Please tally how many of the lines below contain the string "Outline", treating uppercase and lowercase as different, and reply with only that number.

# Records for this task start

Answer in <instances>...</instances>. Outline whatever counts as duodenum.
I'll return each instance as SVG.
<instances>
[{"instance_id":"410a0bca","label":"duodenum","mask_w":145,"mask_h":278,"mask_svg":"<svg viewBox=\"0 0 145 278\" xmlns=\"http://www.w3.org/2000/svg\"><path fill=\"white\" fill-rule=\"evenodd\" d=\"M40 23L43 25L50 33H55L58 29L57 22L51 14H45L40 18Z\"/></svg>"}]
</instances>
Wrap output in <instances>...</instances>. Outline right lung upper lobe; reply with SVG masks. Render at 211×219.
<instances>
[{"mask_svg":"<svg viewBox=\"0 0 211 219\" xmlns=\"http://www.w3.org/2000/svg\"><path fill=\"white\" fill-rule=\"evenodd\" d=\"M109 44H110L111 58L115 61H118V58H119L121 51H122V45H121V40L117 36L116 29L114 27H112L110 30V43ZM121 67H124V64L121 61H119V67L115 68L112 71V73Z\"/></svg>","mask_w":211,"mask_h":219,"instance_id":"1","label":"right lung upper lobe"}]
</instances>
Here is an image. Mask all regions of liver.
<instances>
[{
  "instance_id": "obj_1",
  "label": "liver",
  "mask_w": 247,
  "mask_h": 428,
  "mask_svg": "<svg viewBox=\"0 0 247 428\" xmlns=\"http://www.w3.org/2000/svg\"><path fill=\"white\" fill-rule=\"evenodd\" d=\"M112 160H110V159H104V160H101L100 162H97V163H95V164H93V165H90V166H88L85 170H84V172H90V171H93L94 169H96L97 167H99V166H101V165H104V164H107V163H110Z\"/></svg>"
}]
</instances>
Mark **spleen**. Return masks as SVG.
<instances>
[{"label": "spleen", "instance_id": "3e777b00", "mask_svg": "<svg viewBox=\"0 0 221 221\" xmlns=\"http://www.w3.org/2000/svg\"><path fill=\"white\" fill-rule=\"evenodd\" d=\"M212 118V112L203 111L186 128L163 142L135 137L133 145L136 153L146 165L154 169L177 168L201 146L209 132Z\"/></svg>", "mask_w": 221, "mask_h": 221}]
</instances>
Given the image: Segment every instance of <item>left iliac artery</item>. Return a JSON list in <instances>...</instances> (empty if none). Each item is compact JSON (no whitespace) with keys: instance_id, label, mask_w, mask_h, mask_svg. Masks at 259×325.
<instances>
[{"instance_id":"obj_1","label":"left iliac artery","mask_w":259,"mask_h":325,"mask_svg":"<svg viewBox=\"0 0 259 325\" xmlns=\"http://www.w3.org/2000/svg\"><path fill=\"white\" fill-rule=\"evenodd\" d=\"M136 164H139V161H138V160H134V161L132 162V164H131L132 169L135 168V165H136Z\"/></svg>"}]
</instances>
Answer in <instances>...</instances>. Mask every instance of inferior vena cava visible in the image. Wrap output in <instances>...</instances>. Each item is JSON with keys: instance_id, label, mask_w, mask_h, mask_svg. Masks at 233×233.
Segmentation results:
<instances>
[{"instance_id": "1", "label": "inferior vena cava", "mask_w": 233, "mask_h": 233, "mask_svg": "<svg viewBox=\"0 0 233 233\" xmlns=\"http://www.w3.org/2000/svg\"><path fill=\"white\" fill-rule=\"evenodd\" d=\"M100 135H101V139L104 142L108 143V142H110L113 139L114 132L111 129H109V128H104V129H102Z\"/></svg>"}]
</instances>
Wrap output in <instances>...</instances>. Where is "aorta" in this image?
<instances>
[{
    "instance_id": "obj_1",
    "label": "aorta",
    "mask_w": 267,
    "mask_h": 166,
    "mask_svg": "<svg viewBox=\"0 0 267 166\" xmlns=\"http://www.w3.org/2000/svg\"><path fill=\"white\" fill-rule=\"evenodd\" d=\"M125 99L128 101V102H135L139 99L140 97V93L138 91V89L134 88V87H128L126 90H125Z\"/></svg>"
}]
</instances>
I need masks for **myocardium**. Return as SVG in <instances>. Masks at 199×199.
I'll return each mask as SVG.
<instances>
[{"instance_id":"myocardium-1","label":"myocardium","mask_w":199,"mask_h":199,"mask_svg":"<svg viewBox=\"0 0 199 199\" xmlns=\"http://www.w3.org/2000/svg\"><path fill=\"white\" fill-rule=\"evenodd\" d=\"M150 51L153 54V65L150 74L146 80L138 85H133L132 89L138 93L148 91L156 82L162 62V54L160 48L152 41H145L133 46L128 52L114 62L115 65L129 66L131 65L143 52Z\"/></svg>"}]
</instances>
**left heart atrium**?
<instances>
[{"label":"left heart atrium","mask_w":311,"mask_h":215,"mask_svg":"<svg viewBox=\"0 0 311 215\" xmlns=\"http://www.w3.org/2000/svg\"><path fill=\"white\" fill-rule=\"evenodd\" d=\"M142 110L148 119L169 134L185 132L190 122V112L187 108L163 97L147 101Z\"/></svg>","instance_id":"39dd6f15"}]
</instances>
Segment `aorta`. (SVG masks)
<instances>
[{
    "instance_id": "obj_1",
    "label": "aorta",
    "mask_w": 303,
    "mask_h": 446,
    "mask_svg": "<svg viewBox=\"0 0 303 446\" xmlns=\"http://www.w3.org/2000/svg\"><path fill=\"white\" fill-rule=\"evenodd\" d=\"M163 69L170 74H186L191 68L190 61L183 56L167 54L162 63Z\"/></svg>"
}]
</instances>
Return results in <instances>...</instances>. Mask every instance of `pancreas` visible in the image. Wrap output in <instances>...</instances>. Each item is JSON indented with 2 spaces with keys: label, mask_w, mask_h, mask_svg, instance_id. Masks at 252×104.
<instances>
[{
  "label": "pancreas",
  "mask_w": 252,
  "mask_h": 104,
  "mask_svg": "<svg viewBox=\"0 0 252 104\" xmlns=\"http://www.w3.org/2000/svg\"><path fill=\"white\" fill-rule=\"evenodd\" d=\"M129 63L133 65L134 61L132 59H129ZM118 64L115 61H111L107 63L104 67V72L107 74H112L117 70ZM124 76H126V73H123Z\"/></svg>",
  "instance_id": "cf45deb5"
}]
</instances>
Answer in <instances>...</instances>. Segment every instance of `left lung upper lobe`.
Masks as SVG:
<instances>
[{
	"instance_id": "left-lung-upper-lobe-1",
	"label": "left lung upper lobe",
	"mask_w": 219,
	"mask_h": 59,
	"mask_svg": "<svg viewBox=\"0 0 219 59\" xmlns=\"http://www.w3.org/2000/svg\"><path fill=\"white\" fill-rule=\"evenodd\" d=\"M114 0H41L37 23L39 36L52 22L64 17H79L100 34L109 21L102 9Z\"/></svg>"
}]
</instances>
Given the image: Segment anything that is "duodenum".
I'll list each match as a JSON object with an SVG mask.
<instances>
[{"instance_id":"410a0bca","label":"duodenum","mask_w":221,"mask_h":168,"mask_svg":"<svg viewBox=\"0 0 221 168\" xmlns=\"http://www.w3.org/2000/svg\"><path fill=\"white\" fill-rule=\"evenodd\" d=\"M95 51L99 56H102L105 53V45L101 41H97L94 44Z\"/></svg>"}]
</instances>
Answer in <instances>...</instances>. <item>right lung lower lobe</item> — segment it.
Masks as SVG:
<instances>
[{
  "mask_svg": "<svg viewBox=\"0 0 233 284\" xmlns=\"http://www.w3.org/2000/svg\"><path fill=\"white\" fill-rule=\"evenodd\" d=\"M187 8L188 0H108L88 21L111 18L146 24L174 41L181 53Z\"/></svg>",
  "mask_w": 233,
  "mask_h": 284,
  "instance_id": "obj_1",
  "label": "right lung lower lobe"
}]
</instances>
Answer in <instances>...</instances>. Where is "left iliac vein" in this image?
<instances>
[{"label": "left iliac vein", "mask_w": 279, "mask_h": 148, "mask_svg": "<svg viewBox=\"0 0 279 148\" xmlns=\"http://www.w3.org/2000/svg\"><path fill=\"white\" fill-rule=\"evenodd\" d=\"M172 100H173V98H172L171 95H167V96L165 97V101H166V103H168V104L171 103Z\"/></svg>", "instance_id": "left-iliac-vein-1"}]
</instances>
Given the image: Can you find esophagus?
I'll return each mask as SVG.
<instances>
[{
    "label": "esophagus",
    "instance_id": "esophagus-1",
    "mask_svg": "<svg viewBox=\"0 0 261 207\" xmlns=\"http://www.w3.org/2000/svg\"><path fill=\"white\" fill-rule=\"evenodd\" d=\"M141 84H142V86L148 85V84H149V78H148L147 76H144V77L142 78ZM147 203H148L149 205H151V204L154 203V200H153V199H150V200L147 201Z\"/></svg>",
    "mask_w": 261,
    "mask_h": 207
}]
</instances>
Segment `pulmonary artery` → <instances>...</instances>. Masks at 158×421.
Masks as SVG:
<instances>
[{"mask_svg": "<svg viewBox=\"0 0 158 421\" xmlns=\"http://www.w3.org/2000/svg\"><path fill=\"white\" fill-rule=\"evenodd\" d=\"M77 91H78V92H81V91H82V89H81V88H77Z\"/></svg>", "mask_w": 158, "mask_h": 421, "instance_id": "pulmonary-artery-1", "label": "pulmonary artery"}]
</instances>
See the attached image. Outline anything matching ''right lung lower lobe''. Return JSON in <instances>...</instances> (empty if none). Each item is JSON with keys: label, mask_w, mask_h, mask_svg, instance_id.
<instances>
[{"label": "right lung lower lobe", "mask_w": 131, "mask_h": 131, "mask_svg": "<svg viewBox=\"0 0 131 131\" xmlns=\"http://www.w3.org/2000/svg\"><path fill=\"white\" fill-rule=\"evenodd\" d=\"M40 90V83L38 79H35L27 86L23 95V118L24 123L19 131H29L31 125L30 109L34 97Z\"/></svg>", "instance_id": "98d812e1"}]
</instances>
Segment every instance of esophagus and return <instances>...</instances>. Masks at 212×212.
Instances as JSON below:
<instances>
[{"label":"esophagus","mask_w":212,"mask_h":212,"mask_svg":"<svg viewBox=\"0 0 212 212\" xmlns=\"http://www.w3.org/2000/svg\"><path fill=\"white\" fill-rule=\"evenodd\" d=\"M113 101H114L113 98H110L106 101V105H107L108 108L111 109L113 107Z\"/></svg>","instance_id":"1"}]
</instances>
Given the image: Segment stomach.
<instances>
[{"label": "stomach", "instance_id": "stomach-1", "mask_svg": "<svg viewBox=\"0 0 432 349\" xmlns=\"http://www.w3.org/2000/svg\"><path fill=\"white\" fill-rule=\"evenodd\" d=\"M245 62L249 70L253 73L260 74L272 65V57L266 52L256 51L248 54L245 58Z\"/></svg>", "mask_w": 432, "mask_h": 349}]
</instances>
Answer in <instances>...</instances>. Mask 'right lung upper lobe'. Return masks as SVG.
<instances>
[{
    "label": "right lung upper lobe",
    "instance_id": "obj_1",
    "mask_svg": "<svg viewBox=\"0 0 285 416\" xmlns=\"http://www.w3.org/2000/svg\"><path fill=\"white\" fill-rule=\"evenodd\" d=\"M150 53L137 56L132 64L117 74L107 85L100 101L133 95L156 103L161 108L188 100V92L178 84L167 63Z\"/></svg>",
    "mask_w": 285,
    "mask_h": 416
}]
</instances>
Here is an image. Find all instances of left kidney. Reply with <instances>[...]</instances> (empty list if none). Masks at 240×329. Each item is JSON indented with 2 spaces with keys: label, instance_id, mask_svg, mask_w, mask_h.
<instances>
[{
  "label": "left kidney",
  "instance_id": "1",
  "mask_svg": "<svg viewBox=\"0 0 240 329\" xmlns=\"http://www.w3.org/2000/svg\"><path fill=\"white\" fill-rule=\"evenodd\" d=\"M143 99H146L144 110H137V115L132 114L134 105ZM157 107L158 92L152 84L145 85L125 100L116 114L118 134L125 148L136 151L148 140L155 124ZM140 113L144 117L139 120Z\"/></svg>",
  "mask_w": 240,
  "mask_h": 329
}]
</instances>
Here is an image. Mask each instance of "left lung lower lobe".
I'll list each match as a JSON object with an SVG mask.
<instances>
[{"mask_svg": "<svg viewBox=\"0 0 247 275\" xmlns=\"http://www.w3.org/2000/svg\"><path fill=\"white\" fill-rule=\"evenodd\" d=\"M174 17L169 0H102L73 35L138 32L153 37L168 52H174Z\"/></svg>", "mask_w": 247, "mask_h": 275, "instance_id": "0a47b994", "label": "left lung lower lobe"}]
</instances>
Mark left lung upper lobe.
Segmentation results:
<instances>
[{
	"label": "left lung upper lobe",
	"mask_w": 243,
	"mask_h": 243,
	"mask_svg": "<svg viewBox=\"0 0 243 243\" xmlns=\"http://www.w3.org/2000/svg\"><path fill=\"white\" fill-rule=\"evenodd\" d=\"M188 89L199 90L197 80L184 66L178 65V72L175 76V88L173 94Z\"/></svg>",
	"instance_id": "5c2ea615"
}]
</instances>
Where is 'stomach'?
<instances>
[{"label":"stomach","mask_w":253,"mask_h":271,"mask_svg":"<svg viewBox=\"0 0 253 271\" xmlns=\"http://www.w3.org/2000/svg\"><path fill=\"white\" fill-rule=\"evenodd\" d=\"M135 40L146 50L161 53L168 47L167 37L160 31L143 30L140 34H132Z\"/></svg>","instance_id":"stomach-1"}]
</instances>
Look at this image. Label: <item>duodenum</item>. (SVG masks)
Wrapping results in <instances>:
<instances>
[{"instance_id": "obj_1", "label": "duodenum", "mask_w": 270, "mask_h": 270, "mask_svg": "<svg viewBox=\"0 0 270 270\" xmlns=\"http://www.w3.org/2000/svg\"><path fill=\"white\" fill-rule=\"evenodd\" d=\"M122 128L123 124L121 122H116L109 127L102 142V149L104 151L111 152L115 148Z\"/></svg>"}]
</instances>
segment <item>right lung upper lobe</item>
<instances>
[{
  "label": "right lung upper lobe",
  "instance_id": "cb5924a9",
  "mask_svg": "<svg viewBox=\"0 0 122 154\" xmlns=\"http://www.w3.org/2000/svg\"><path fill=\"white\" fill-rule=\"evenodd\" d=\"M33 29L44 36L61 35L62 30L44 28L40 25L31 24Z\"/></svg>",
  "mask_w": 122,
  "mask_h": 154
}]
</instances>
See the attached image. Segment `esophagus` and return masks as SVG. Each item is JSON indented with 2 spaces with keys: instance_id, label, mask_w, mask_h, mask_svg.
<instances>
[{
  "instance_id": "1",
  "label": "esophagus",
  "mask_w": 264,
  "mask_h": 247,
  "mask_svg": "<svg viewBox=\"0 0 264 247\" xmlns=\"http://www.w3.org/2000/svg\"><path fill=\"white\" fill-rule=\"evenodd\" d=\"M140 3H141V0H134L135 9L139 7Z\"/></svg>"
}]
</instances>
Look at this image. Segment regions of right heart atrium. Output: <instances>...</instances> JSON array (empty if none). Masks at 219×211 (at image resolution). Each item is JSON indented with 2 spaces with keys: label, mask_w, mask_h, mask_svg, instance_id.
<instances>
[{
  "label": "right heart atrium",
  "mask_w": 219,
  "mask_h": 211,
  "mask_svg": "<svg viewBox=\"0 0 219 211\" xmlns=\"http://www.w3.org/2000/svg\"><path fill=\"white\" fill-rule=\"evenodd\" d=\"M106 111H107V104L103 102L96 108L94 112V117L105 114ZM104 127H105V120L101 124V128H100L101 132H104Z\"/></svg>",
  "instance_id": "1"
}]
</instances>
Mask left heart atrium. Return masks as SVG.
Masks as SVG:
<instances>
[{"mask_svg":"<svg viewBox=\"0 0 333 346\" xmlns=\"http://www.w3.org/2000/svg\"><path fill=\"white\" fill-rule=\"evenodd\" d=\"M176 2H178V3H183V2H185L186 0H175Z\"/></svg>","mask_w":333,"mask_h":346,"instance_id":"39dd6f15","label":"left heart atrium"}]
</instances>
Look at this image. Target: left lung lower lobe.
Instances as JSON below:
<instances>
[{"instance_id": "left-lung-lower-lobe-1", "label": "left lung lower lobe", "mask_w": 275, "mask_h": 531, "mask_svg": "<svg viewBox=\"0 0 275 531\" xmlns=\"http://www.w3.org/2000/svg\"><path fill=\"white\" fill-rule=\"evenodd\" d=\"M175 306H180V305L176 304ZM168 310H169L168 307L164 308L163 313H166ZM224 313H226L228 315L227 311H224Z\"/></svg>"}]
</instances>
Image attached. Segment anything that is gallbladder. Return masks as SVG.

# Records for this task end

Solved problem:
3